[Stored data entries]
====================

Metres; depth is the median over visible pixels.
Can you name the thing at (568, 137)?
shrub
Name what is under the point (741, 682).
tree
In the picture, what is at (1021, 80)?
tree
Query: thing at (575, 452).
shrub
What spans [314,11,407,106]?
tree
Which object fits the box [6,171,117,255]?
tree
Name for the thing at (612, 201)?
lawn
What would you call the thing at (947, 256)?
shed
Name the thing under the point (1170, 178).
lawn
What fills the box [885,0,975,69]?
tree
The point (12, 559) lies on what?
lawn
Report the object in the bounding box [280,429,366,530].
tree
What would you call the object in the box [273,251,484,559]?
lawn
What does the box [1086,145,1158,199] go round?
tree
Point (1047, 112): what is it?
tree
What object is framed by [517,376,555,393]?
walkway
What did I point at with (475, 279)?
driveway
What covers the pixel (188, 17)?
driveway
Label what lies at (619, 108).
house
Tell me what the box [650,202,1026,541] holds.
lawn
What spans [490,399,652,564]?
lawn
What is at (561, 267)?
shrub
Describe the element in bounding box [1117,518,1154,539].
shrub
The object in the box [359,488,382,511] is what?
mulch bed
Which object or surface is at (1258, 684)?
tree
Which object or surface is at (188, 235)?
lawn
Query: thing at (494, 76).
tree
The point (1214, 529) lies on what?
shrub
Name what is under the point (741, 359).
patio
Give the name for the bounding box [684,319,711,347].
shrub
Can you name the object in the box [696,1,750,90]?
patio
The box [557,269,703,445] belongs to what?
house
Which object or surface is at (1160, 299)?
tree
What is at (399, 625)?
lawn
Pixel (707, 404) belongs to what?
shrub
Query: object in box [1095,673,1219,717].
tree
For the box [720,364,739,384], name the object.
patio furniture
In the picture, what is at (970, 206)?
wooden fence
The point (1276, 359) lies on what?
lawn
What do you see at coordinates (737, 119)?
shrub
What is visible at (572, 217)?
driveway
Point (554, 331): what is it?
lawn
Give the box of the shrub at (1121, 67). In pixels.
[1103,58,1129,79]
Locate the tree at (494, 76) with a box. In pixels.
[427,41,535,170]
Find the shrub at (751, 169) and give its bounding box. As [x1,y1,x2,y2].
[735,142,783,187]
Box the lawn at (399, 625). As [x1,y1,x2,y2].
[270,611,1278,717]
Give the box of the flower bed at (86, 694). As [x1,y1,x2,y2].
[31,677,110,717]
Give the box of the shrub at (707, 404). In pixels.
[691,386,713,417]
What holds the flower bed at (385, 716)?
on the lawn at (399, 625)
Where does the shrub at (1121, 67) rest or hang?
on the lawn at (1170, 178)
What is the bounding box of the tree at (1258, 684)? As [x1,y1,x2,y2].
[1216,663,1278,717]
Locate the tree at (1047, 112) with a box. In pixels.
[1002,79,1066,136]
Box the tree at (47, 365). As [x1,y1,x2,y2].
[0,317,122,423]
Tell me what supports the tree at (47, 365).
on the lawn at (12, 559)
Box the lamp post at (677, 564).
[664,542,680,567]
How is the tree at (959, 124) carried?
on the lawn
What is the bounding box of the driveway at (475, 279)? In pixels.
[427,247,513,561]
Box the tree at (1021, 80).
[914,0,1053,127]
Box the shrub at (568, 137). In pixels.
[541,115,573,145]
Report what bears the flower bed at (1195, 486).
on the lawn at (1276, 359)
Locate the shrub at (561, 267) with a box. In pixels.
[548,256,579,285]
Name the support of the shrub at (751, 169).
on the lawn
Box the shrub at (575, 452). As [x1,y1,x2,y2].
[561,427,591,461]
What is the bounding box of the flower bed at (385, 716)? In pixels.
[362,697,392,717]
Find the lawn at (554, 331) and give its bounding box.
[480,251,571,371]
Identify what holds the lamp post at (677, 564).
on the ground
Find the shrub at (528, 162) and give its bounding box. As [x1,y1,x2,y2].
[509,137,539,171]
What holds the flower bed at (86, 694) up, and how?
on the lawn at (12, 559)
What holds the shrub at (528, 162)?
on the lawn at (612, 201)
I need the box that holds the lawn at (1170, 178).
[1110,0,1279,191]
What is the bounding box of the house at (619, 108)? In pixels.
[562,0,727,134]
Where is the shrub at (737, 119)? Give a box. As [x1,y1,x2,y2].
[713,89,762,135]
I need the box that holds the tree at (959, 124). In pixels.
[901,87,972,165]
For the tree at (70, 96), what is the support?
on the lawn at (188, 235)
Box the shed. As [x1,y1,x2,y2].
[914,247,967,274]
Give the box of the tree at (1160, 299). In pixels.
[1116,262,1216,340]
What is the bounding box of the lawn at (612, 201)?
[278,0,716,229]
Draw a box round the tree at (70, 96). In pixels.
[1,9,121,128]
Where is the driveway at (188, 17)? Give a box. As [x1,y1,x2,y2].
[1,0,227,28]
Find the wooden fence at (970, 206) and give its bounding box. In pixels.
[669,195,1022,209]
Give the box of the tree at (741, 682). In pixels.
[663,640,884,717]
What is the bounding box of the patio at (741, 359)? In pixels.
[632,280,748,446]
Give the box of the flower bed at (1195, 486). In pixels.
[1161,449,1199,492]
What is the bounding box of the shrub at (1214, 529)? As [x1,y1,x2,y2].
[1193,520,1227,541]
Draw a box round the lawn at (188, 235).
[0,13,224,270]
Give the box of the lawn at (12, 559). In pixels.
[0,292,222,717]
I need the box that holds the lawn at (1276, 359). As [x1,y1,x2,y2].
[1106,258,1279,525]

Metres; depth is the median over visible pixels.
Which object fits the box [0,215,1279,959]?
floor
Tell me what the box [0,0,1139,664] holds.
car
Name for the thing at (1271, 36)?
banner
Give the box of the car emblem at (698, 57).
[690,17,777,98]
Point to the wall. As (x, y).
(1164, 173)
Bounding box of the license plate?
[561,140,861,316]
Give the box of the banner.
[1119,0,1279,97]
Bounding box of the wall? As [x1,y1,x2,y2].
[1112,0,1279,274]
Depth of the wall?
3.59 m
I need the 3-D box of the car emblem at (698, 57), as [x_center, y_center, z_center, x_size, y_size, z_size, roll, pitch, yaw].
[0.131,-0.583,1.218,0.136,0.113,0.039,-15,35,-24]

====================

## [Aim of the exercise]
Exactly as they stand above, write out the entries.

## [Answer box]
Metres; depth is the median over visible pixels.
Can you name the thing at (568, 137)?
shrub
Name what is under the point (741, 682).
tree
In the picture, what is at (1021, 80)?
tree
Query: thing at (575, 452).
shrub
What spans [314,11,407,106]?
tree
Which object fits the box [6,171,117,255]?
tree
Name for the thing at (612, 201)?
lawn
What would you call the thing at (947, 256)?
shed
Name the thing under the point (1170, 178).
lawn
What fills the box [885,0,975,69]?
tree
The point (12, 559) lies on what?
lawn
Report the object in the bounding box [280,429,366,530].
tree
What would you call the object in the box [273,251,484,559]?
lawn
What does the box [1086,145,1158,199] go round?
tree
Point (1047, 112): what is it?
tree
What object is framed by [517,376,555,393]?
walkway
What did I point at with (475, 279)?
driveway
What covers the pixel (188, 17)?
driveway
Label what lies at (619, 108).
house
Tell me what the box [650,202,1026,541] holds.
lawn
What spans [490,399,652,564]?
lawn
What is at (561, 267)?
shrub
Describe the element in bounding box [1117,518,1154,539].
shrub
The object in the box [359,488,382,511] is what?
mulch bed
Which object or surface is at (1258, 684)?
tree
Which object or surface is at (188, 235)?
lawn
Query: thing at (494, 76).
tree
The point (1214, 529) lies on what?
shrub
Name what is under the point (741, 359).
patio
Give the name for the bounding box [684,319,711,347].
shrub
Can you name the object in the box [696,1,750,90]?
patio
The box [557,269,703,445] belongs to what?
house
Which object or surface is at (1160, 299)?
tree
What is at (399, 625)?
lawn
Pixel (707, 404) belongs to what?
shrub
Query: object in box [1095,673,1219,717].
tree
For the box [720,364,739,384], name the object.
patio furniture
In the picture, what is at (970, 206)?
wooden fence
The point (1276, 359) lies on what?
lawn
What do you see at coordinates (737, 119)?
shrub
What is visible at (572, 217)?
driveway
Point (554, 331): what is it?
lawn
Give the box of the shrub at (1121, 67). In pixels.
[1103,58,1129,79]
Locate the tree at (494, 76) with a box. In pixels.
[427,41,535,170]
Find the shrub at (751, 169) and give its bounding box. As [x1,y1,x2,y2].
[735,142,783,187]
Box the lawn at (399, 625). As [x1,y1,x2,y2].
[270,611,1278,717]
Give the box of the flower bed at (86, 694). As [x1,y1,x2,y2].
[31,677,110,717]
Give the box of the shrub at (707, 404). In pixels.
[691,386,713,417]
What holds the flower bed at (385, 716)?
on the lawn at (399, 625)
Where does the shrub at (1121, 67) rest or hang?
on the lawn at (1170, 178)
What is the bounding box of the tree at (1258, 684)? As [x1,y1,x2,y2].
[1216,663,1278,717]
Locate the tree at (1047, 112) with a box. In pixels.
[1002,79,1066,136]
Box the tree at (47, 365). As [x1,y1,x2,y2].
[0,317,122,423]
Tell me what supports the tree at (47, 365).
on the lawn at (12, 559)
Box the lamp post at (677, 564).
[664,542,680,567]
How is the tree at (959, 124) carried?
on the lawn
What is the bounding box of the driveway at (475, 279)? In pixels.
[427,247,513,561]
Box the tree at (1021, 80).
[914,0,1053,127]
Box the shrub at (568, 137). In pixels.
[541,115,573,145]
Report what bears the flower bed at (1195, 486).
on the lawn at (1276, 359)
Locate the shrub at (561, 267) with a box. In pixels.
[548,256,579,285]
Name the support of the shrub at (751, 169).
on the lawn
Box the shrub at (575, 452). As [x1,y1,x2,y2].
[561,427,591,461]
What is the bounding box of the flower bed at (385, 716)? In pixels.
[362,697,392,717]
Find the lawn at (554, 331) and give its bounding box.
[480,251,571,371]
Identify what holds the lamp post at (677, 564).
on the ground
Find the shrub at (528, 162) and give its bounding box. As [x1,y1,x2,y2].
[509,137,539,171]
What holds the flower bed at (86, 694) up, and how?
on the lawn at (12, 559)
What holds the shrub at (528, 162)?
on the lawn at (612, 201)
I need the box that holds the lawn at (1170, 178).
[1110,0,1279,191]
What is the bounding box of the house at (619, 108)? In pixels.
[562,0,727,134]
Where is the shrub at (737, 119)? Give a box. As [x1,y1,x2,y2].
[713,89,762,135]
I need the box that holds the tree at (959, 124). In pixels.
[901,87,972,165]
For the tree at (70, 96), what is the support?
on the lawn at (188, 235)
Box the shed. As [x1,y1,x2,y2].
[914,247,967,274]
Give the box of the tree at (1160, 299). In pixels.
[1116,262,1216,340]
What is the bounding box of the lawn at (612, 201)?
[278,0,716,229]
Draw a box round the tree at (70, 96). In pixels.
[1,9,121,128]
Where is the driveway at (188, 17)? Give a box. As [x1,y1,x2,y2].
[1,0,227,28]
Find the wooden fence at (970, 206) and give its bounding box. In pixels.
[669,195,1022,209]
Give the box of the tree at (741, 682). In pixels.
[663,640,884,717]
What is the bounding box of the patio at (741, 359)? In pixels.
[632,280,748,446]
Give the box of the flower bed at (1195, 486). In pixels.
[1161,449,1199,492]
What is the bounding box of the shrub at (1214, 529)? As [x1,y1,x2,y2].
[1193,520,1227,541]
Draw a box round the lawn at (188, 235).
[0,13,224,270]
Give the box of the lawn at (12, 559). In pixels.
[0,292,222,717]
I need the box that holds the lawn at (1276, 359). As [x1,y1,x2,y2].
[1106,258,1279,525]

Metres; depth is the median over visible pixels.
Which object fits the box [0,215,1279,959]?
floor
Tell me what the box [0,0,1139,664] holds.
car
Name for the thing at (1271, 36)?
banner
Give the box of the car emblem at (698, 57).
[690,17,777,98]
Point to the wall. As (x, y).
(1164, 173)
Bounding box of the license plate?
[561,140,861,316]
Give the box of the banner.
[1119,0,1279,97]
Bounding box of the wall? As [x1,y1,x2,y2].
[1112,0,1279,274]
Depth of the wall?
3.59 m
I need the 3-D box of the car emblem at (698, 57), as [x_center, y_center, z_center, x_size, y_size, z_size, roll, pitch, yaw].
[0.131,-0.583,1.218,0.136,0.113,0.039,-15,35,-24]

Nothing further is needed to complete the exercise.